_TASK ITEM_: Please reproduce the data below, replacing every occurrence of "Août" with "Juillet" and changing nothing else. Leave the pictures out of your answer.

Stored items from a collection
........

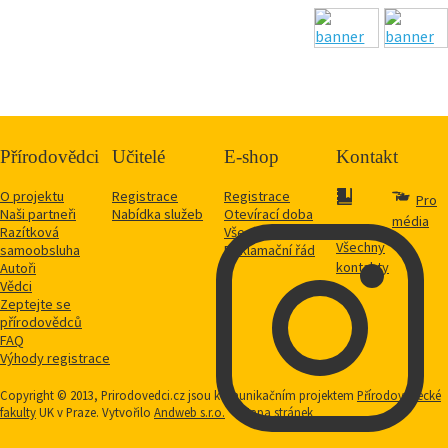
Přírodovědci
Učitelé
E-shop
Kontakt
O projektu
Registrace
Registrace
Pro
Naši partneři
Nabídka služeb
Otevírací doba
média
Razítková
Vše o nákupu
Všechny
samoobsluha
Reklamační řád
kontakty
Autoři
Vědci
Zeptejte se
přírodovědců
FAQ
Výhody registrace
Copyright © 2013, Prirodovedci.cz jsou komunikačním projektem
Přírodovědecké
fakulty
UK v Praze. Vytvořilo
Andweb s.r.o.
Mapa stránek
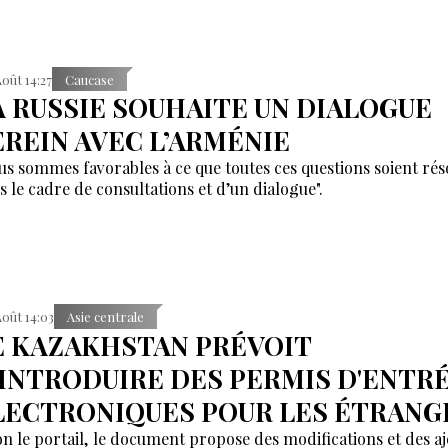
Août 14:27
Caucase
A RUSSIE SOUHAITE UN DIALOGUE
EREIN AVEC L’ARMÉNIE
us sommes favorables à ce que toutes ces questions soient rés
s le cadre de consultations et d’un dialogue".
Août 14:03
Asie centrale
E KAZAKHSTAN PRÉVOIT
'INTRODUIRE DES PERMIS D'ENTR
LECTRONIQUES POUR LES ÉTRANG
on le portail, le document propose des modifications et des aj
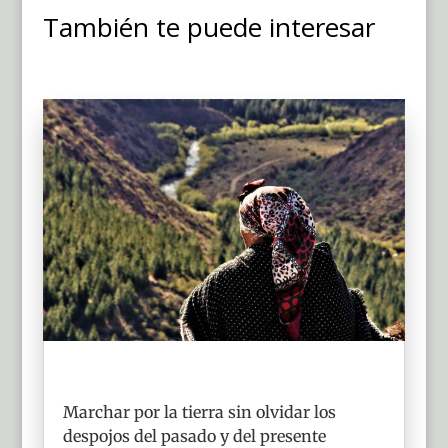
También te puede interesar
Marchar por la tierra sin olvidar los
despojos del pasado y del presente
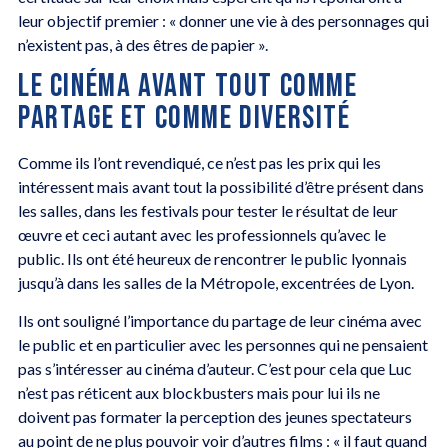
leur objectif premier : « donner une vie à des personnages qui
n’existent pas, à des êtres de papier ».
LE CINÉMA AVANT TOUT COMME
PARTAGE ET COMME DIVERSITÉ
Comme ils l’ont revendiqué, ce n’est pas les prix qui les
intéressent mais avant tout la possibilité d’être présent dans
les salles, dans les festivals pour tester le résultat de leur
œuvre et ceci autant avec les professionnels qu’avec le
public. Ils ont été heureux de rencontrer le public lyonnais
jusqu’à dans les salles de la Métropole, excentrées de Lyon.
Ils ont souligné l’importance du partage de leur cinéma avec
le public et en particulier avec les personnes qui ne pensaient
pas s’intéresser au cinéma d’auteur. C’est pour cela que Luc
n’est pas réticent aux blockbusters mais pour lui ils ne
doivent pas formater la perception des jeunes spectateurs
au point de ne plus pouvoir voir d’autres films : « il faut quand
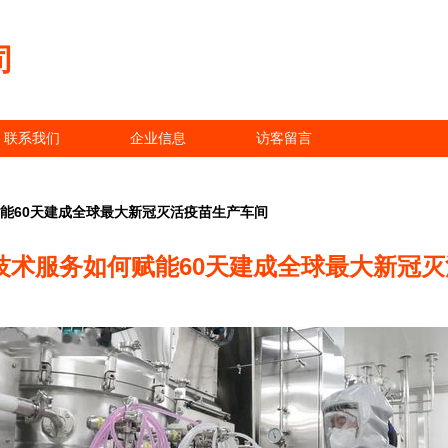
司
联系我们
企业信息
访客留言
赋能60天建成全球最大新冠灭活疫苗生产车间
技术服务如何赋能60天建成全球最大新冠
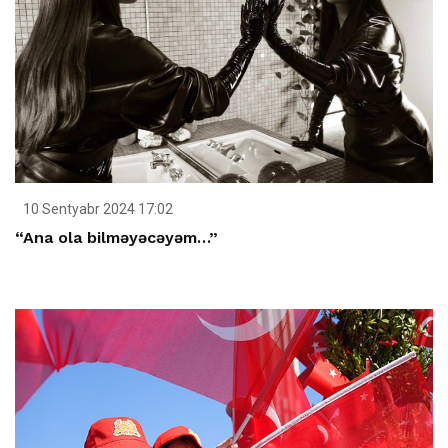
10 Sentyabr 2024 17:02
“Ana ola bilməyəcəyəm…”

........

_COMPLETED TASK_:
Přírodovědci
Učitelé
E-shop
Kontakt
O projektu
Registrace
Registrace
Pro
Naši partneři
Nabídka služeb
Otevírací doba
média
Razítková
Vše o nákupu
Všechny
samoobsluha
Reklamační řád
kontakty
Autoři
Vědci
Zeptejte se
přírodovědců
FAQ
Výhody registrace
Copyright © 2013, Prirodovedci.cz jsou komunikačním projektem
Přírodovědecké
fakulty
UK v Praze. Vytvořilo
Andweb s.r.o.
Mapa stránek
Juillet 14:27
Caucase
A RUSSIE SOUHAITE UN DIALOGUE
EREIN AVEC L’ARMÉNIE
us sommes favorables à ce que toutes ces questions soient rés
s le cadre de consultations et d’un dialogue".
Juillet 14:03
Asie centrale
E KAZAKHSTAN PRÉVOIT
'INTRODUIRE DES PERMIS D'ENTR
LECTRONIQUES POUR LES ÉTRANG
on le portail, le document propose des modifications et des aj
También te puede interesar
Marchar por la tierra sin olvidar los
despojos del pasado y del presente
leur objectif premier : « donner une vie à des personnages qui
n’existent pas, à des êtres de papier ».
LE CINÉMA AVANT TOUT COMME
PARTAGE ET COMME DIVERSITÉ
Comme ils l’ont revendiqué, ce n’est pas les prix qui les
intéressent mais avant tout la possibilité d’être présent dans
les salles, dans les festivals pour tester le résultat de leur
œuvre et ceci autant avec les professionnels qu’avec le
public. Ils ont été heureux de rencontrer le public lyonnais
jusqu’à dans les salles de la Métropole, excentrées de Lyon.
Ils ont souligné l’importance du partage de leur cinéma avec
le public et en particulier avec les personnes qui ne pensaient
pas s’intéresser au cinéma d’auteur. C’est pour cela que Luc
n’est pas réticent aux blockbusters mais pour lui ils ne
doivent pas formater la perception des jeunes spectateurs
au point de ne plus pouvoir voir d’autres films : « il faut quand
司
联系我们
企业信息
访客留言
赋能60天建成全球最大新冠灭活疫苗生产车间
技术服务如何赋能60天建成全球最大新冠
10 Sentyabr 2024 17:02
“Ana ola bilməyəcəyəm…”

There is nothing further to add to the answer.